I am very new at Stan and Bayesian inference itself. I was following Michael Betancourt’s lecture named Some Bayesian Modeling Techniques in Stan, and I was trying to replicate his example with data that I have that follows the same structure. I have tried both parametrized and non-parametrized versions and both run pretty quickly and end with really good Rhat values and high n_eff. However, when I look at the generated quantities (see code below) and compared with the actual values it does not look very good. Before getting into more complicated matters I wanted to ask a simple question about priors. In Michael’s code mu is normal(0,10) and sigma is cauchy(0,10) (in the parametrized model below). I have no idea why this values 0,10, I assume it depends on the values of the continuous covariates but I don’t know if I need to transform the values somehow to fit the normal and cauchy values or change these to fit my covariates. I am completely lost with this, so any help would be greatly appreciated.

transformed parameters {
  vector [N] alpha_indv;
  for (n in 1:N){
      alpha_indv[n] = alpha_null + alpha_C1[indv_to_C1[n]] 
                    + alpha_C2[indv_to_C2[n]] 
                    + alpha_C3[indv_to_C3[n]] 
                    + alpha_C4[indv_to_C4[n]] 
                    + alpha_C5[indv_to_C5[n]];
model {
  beta ~ normal(0,10);
  alpha_null ~ normal(mu_alpha_null, sigma_alpha_null);
  mu_alpha_null ~ normal(0,10);
  sigma_alpha_null ~ cauchy(0,10);
  alpha_C1 ~ normal(0,sigma_alpha_C1);
  sigma_alpha_C1 ~ cauchy(0,10);
  alpha_C2 ~ normal(0,sigma_alpha_C2);
  sigma_alpha_C2 ~ cauchy(0,10);
  alpha_C3 ~ normal(0,sigma_alpha_C3);
  sigma_alpha_C3 ~ cauchy(0,10);
  alpha_C4 ~ normal(0,sigma_alpha_C4);
  sigma_alpha_C4 ~ cauchy(0,10);
  alpha_C5 ~ normal(0,sigma_alpha_C5);
  sigma_alpha_C5 ~ cauchy(0,10);
  y ~ bernoulli_logit(X'*beta+alpha_indv);
generated quantities{
  int y_pred[N];
  for (n in 1:N) {
    y_pred[n] = bernoulli_logit_rng(X'[n]*beta+alpha_indv[n]);


See for some discussion on setting scales for weakly informative priors. Ultimately the exact values you use will have to incorporate domain expertise for your specific problem.

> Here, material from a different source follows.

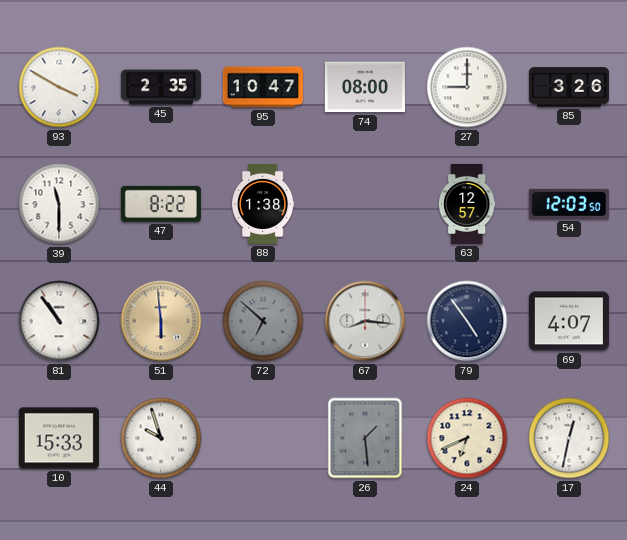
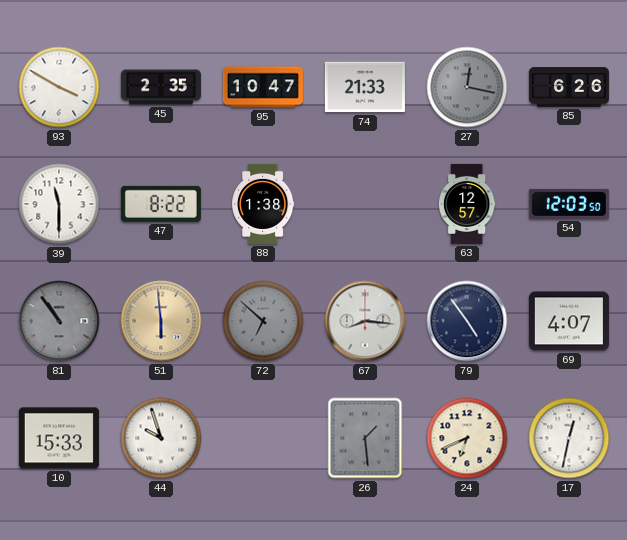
74: 08:00 -> 21:33
27: 9:00 -> 12:17
27 dial: white -> grey
85: 3:26 -> 6:26
81 dial: white -> grey
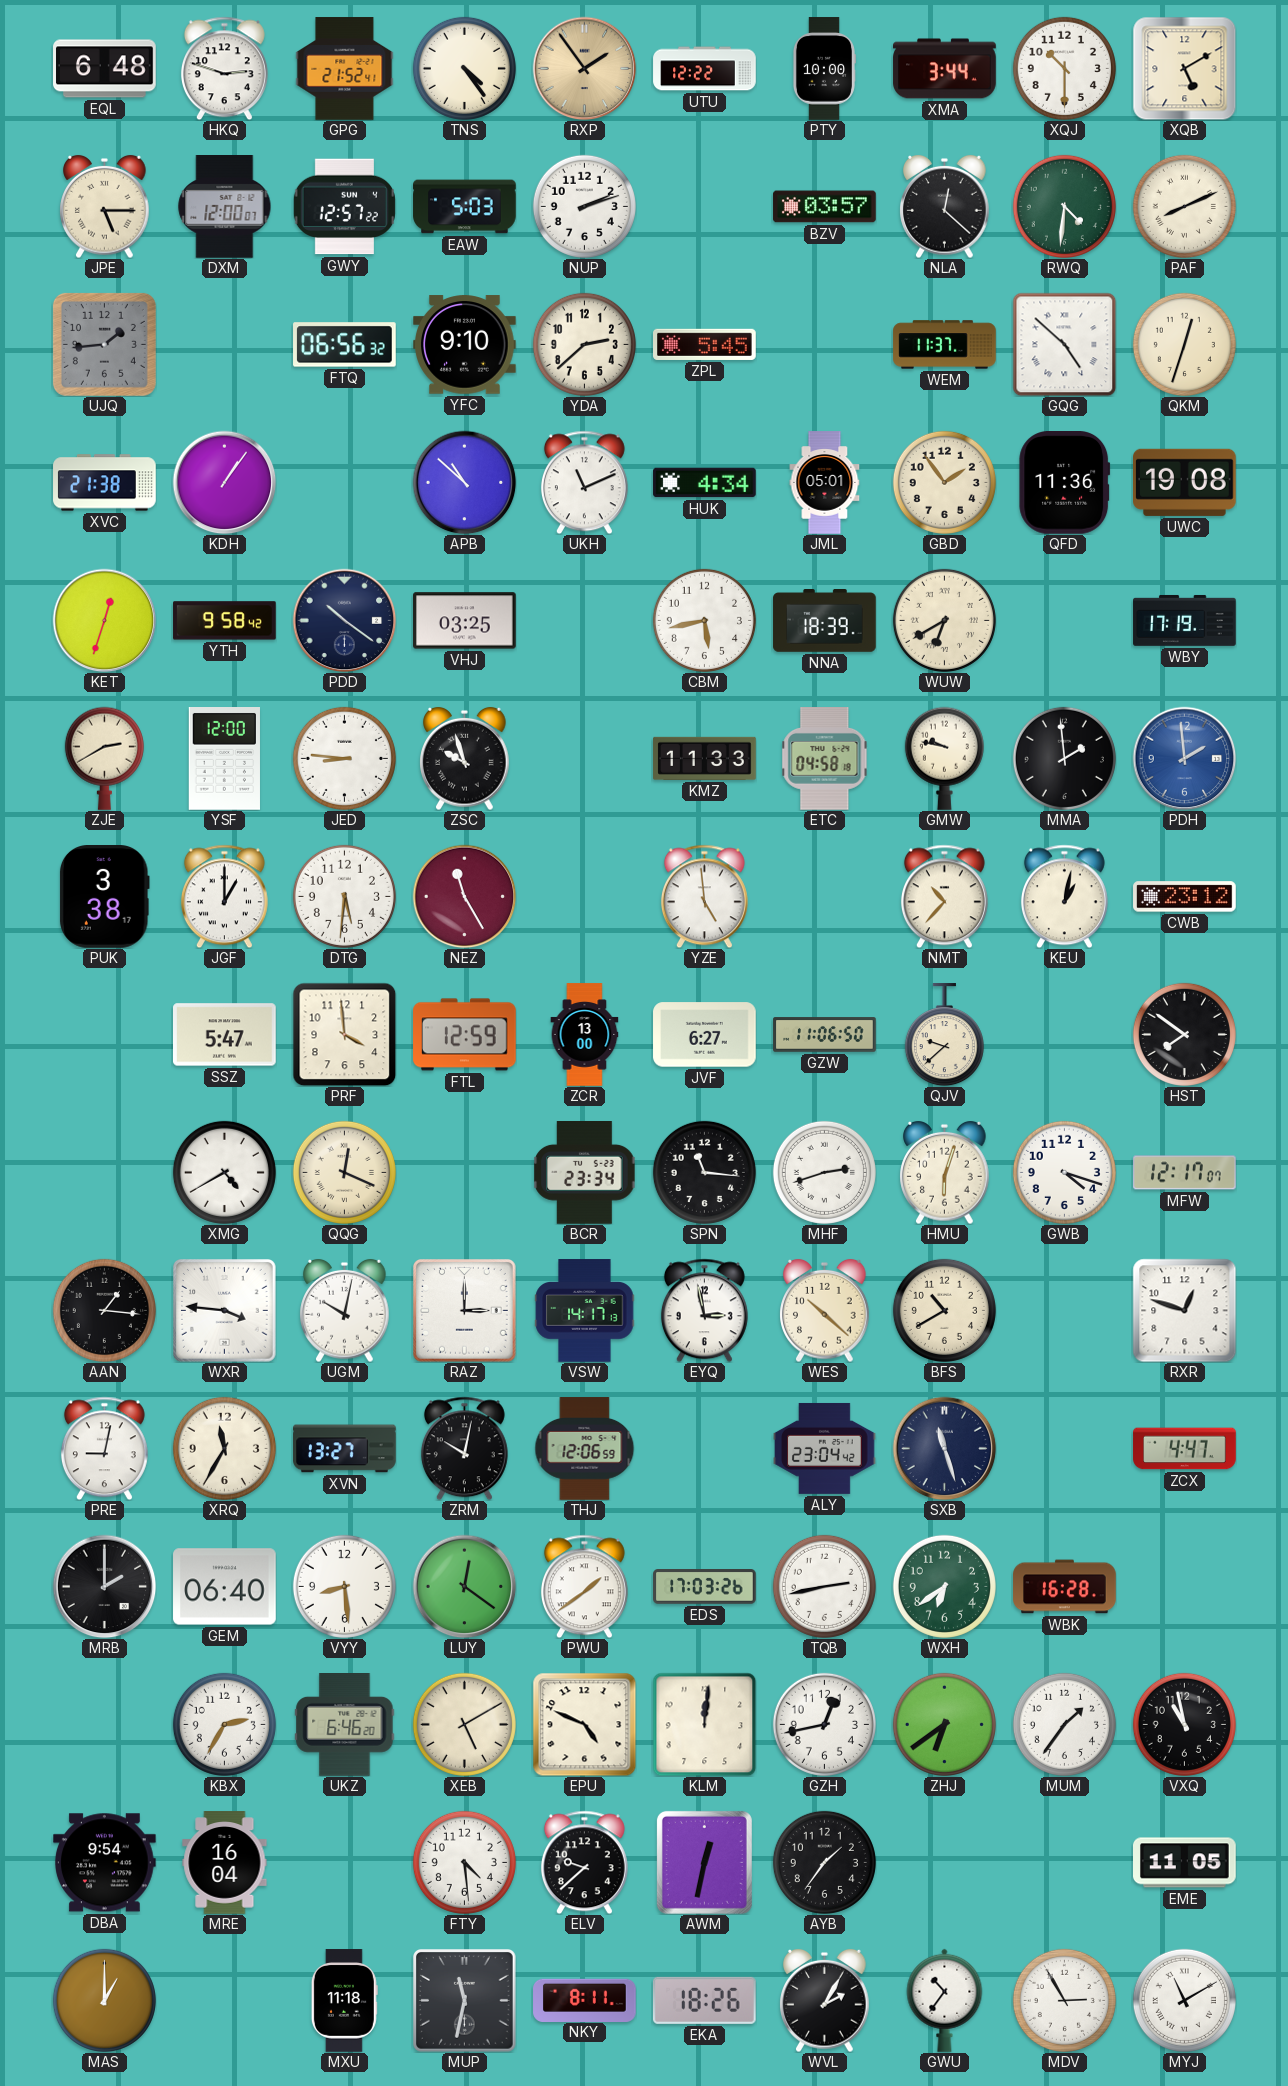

thanks for the link and answering so quickly! I think I’m asking for something more basic than that though, for instance, when you say “If we have chosen appropriate units then the scales reduce to unity and all of our weakly informative priors take a form like θ∼(0,1)θ∼N(0,1) or θ∼Cauchy(0,1)”, what does it mean appropriate units?


From the link,

“Once we have identified an appropriate parameterization we can determine the scales coherent with our prior knowledge of the system. Each scale partitions the parameters into extreme values above and reasonable values below. Perhaps the most straightforward way to reason about scales is to identify the units that one would use to describe the system of interest before the measurement. If we are building an experiment to study nanoscale effects then we wouldn’t use kiloscale units, right? Well we also wouldn’t want to put any significant prior probability on kiloscale effect sizes. In practice it is easier to make one last reparameterization into these natural units so that all of our scales are of order unity.”